Possibly. But we have this huge difference between him and me: he went to sea all his adult life. Ran away from home at 17, lied about his age, and joined the Navy. From there on, he shipped out by way of making his living.

Hence, two major differences, temperamentally, between him and me:

* He did not mind institutional living. For him: bad food, annoying noise from fellow inmates, daily schedules determined by someone else: those were just normal life. For me: that kinda stuff drives me nuts.

* And he had a wife (until she smoked herself into the grave). She did the shopping. She did the cooking. She did the cleaning. She did the budgeting. She organized their social life.

Hm. As for moi…. I have no problem with cooking — actually, I rather enjoy it. I hire out the cleaning, the yardwork, and the bookkeeping. As for a social life…whazzat?

****
Ah hah!

Here’s part of my social life, right now: An adorable young workman.

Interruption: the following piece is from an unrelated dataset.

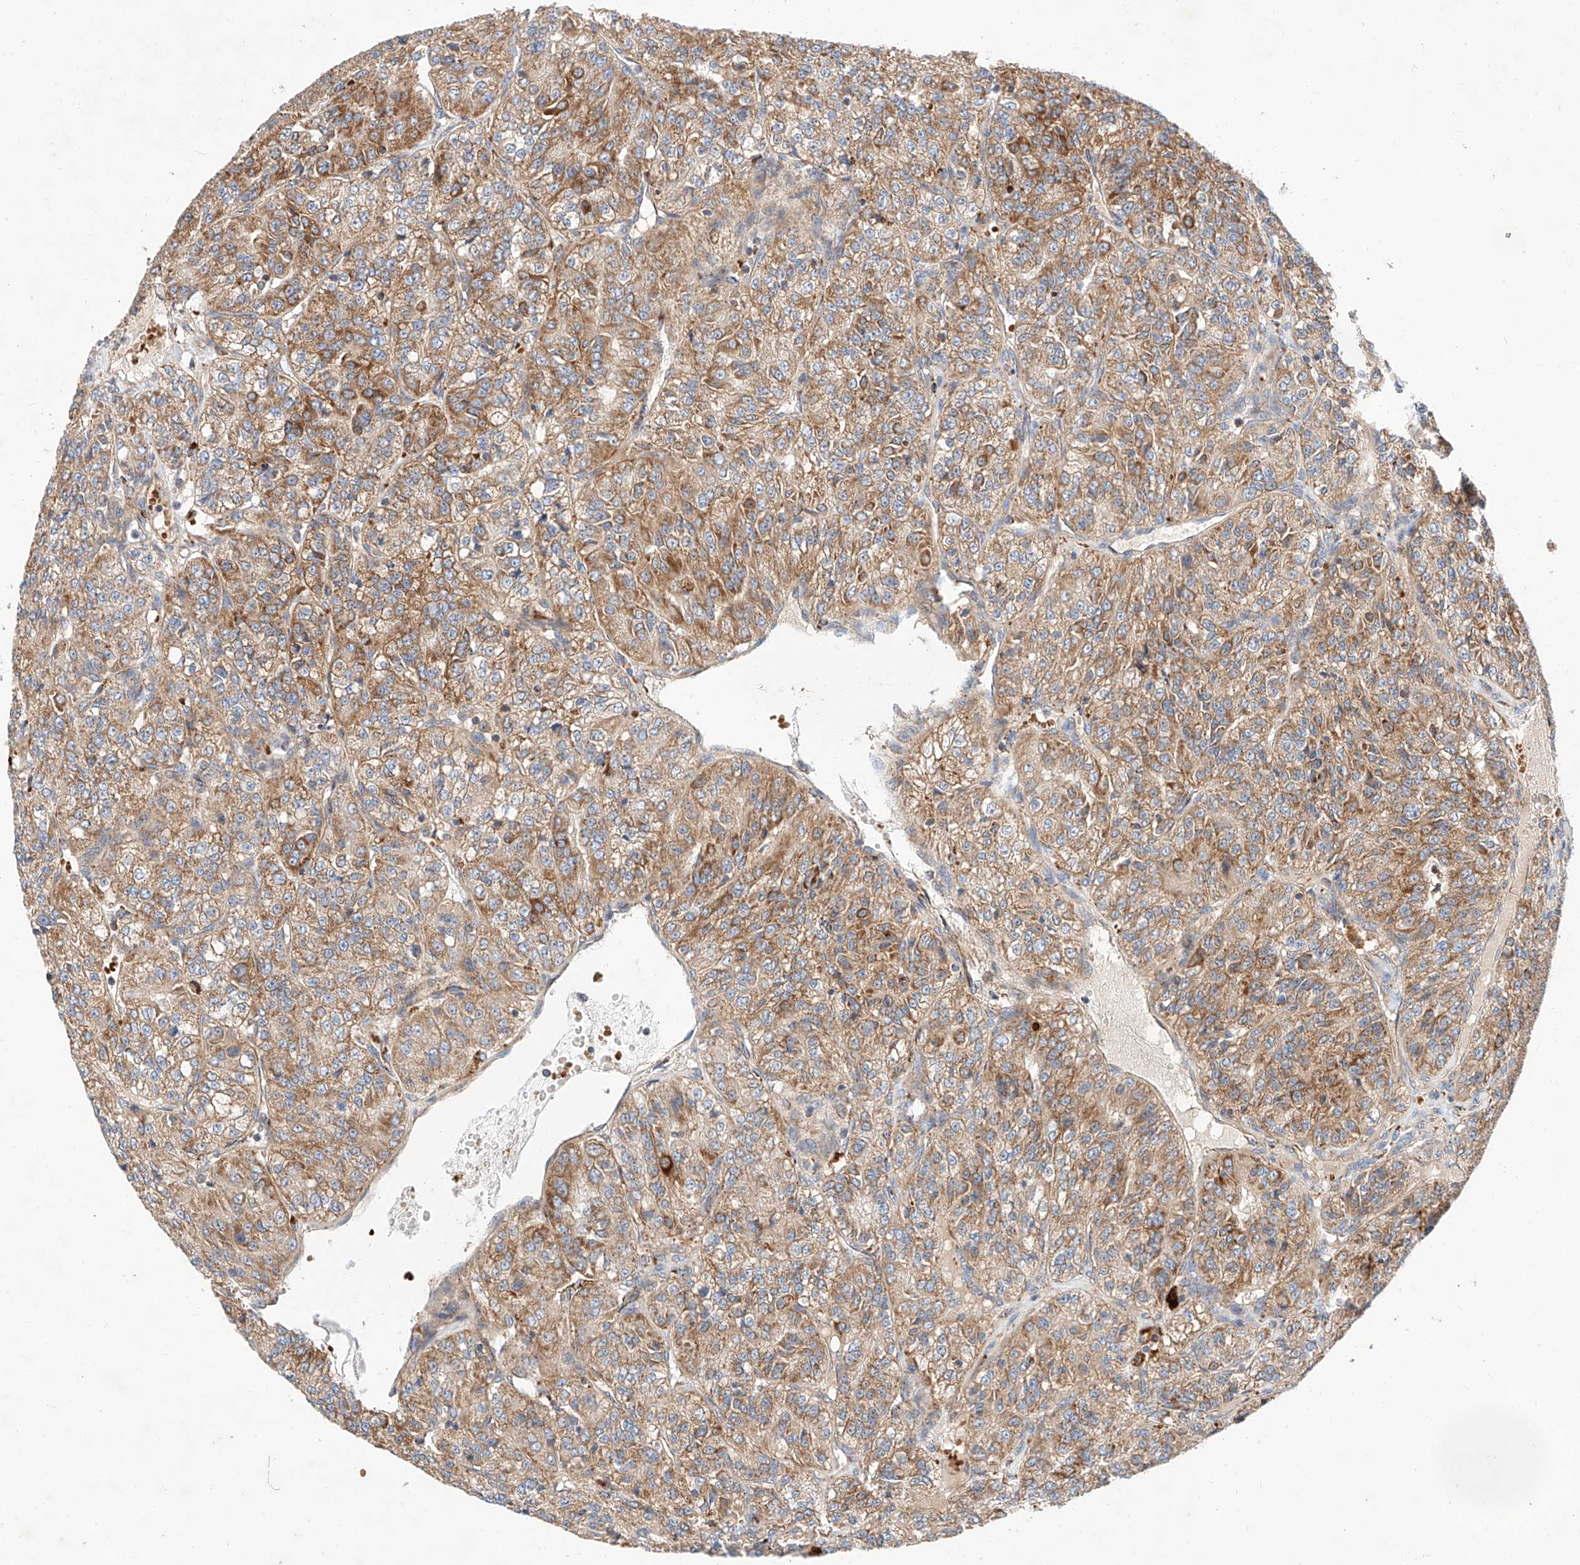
{"staining": {"intensity": "moderate", "quantity": ">75%", "location": "cytoplasmic/membranous"}, "tissue": "renal cancer", "cell_type": "Tumor cells", "image_type": "cancer", "snomed": [{"axis": "morphology", "description": "Adenocarcinoma, NOS"}, {"axis": "topography", "description": "Kidney"}], "caption": "Adenocarcinoma (renal) was stained to show a protein in brown. There is medium levels of moderate cytoplasmic/membranous staining in approximately >75% of tumor cells. (Stains: DAB in brown, nuclei in blue, Microscopy: brightfield microscopy at high magnification).", "gene": "NR1D1", "patient": {"sex": "female", "age": 63}}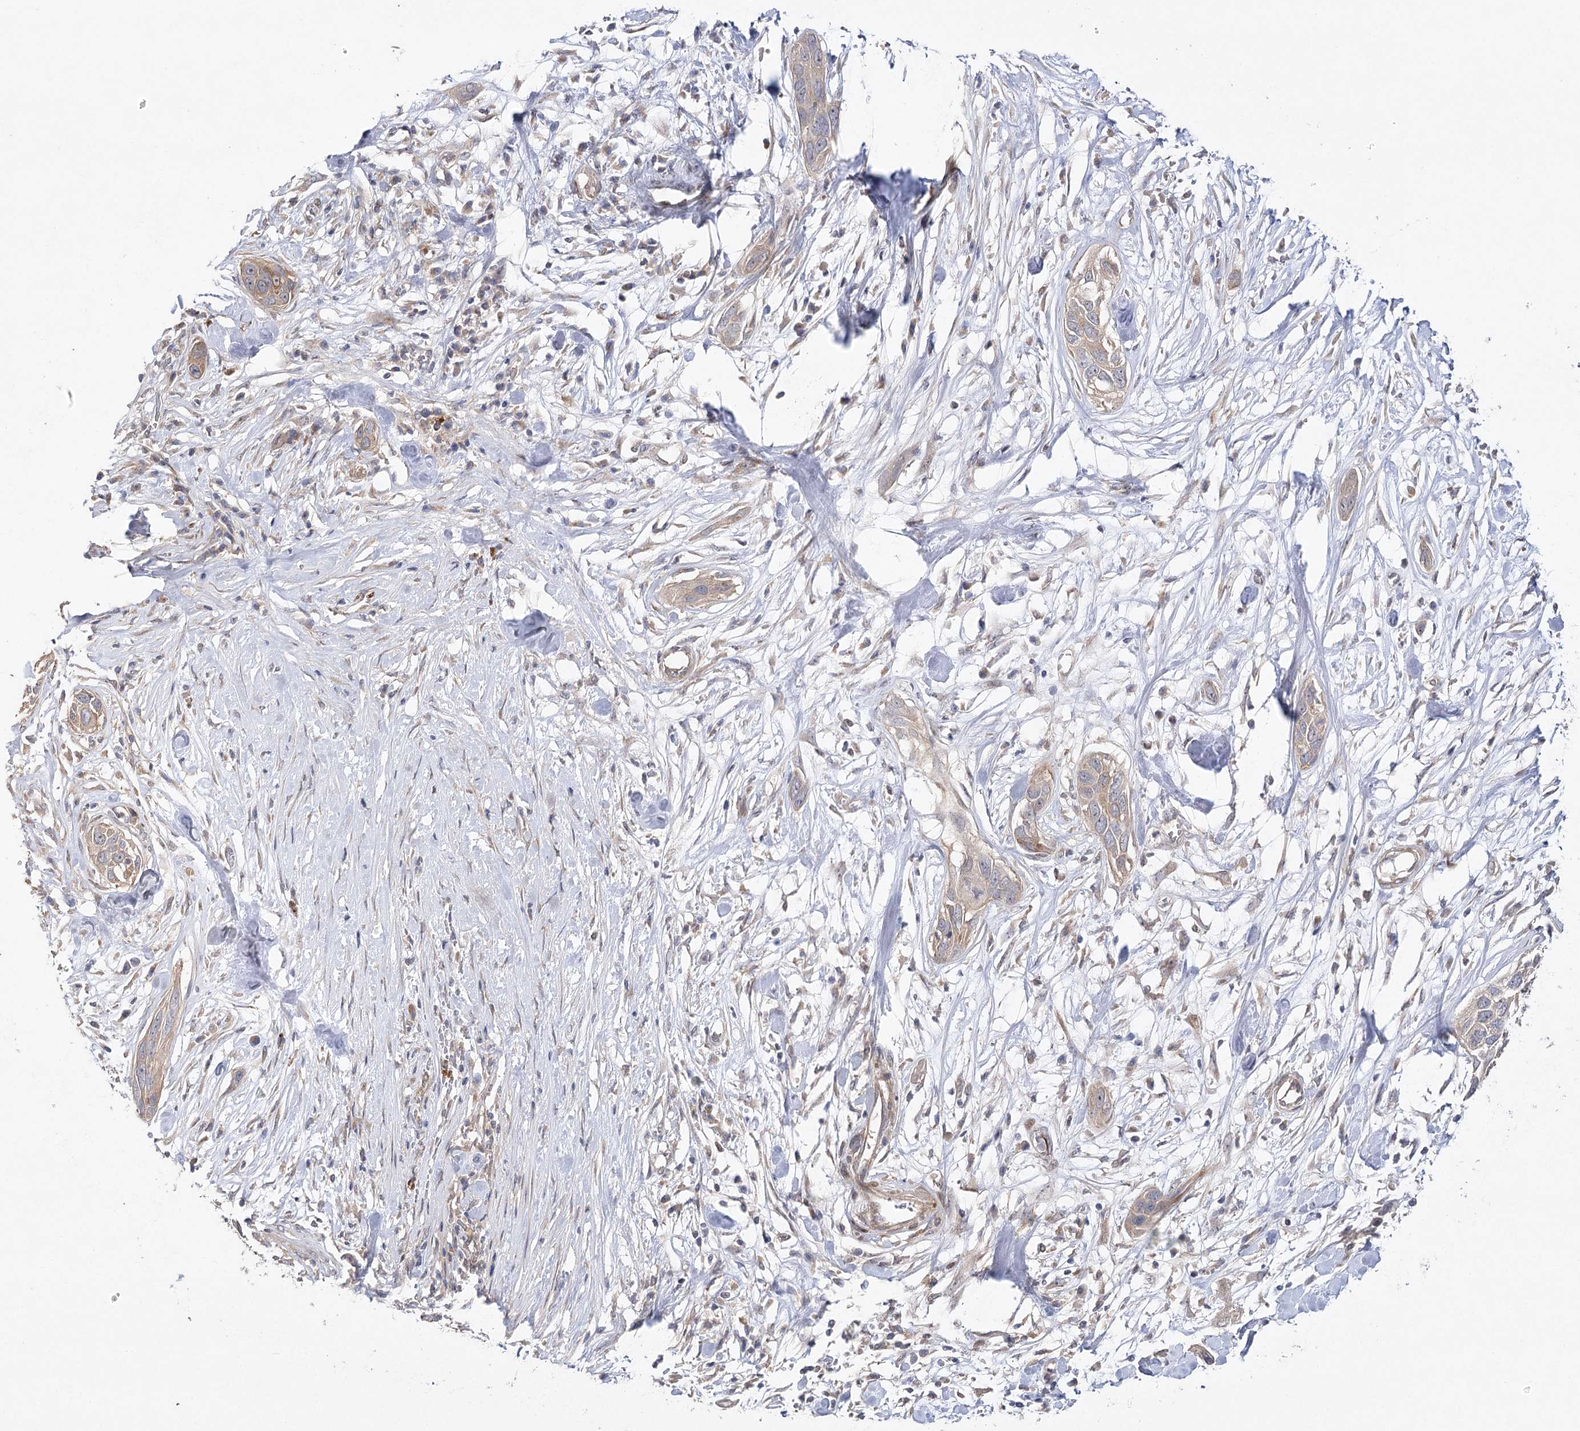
{"staining": {"intensity": "weak", "quantity": "25%-75%", "location": "cytoplasmic/membranous"}, "tissue": "pancreatic cancer", "cell_type": "Tumor cells", "image_type": "cancer", "snomed": [{"axis": "morphology", "description": "Adenocarcinoma, NOS"}, {"axis": "topography", "description": "Pancreas"}], "caption": "DAB immunohistochemical staining of human pancreatic cancer (adenocarcinoma) exhibits weak cytoplasmic/membranous protein expression in about 25%-75% of tumor cells. (Stains: DAB in brown, nuclei in blue, Microscopy: brightfield microscopy at high magnification).", "gene": "OBSL1", "patient": {"sex": "female", "age": 60}}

He’s here to replace the worn-out deadbolt on the back door.

That’s good.

Also good: he’s more than adequately scenic.

*********

The gorgeous creature replaced the kaput deadbolt — and did so with a piece that matches the rest of the kitchen hardware in color and finish. To accomplish that, he made a trek to Home Depot, one of my very least favorite activities.

Came back with a new lock set, took out the sad old one, installed the new one…et voilà!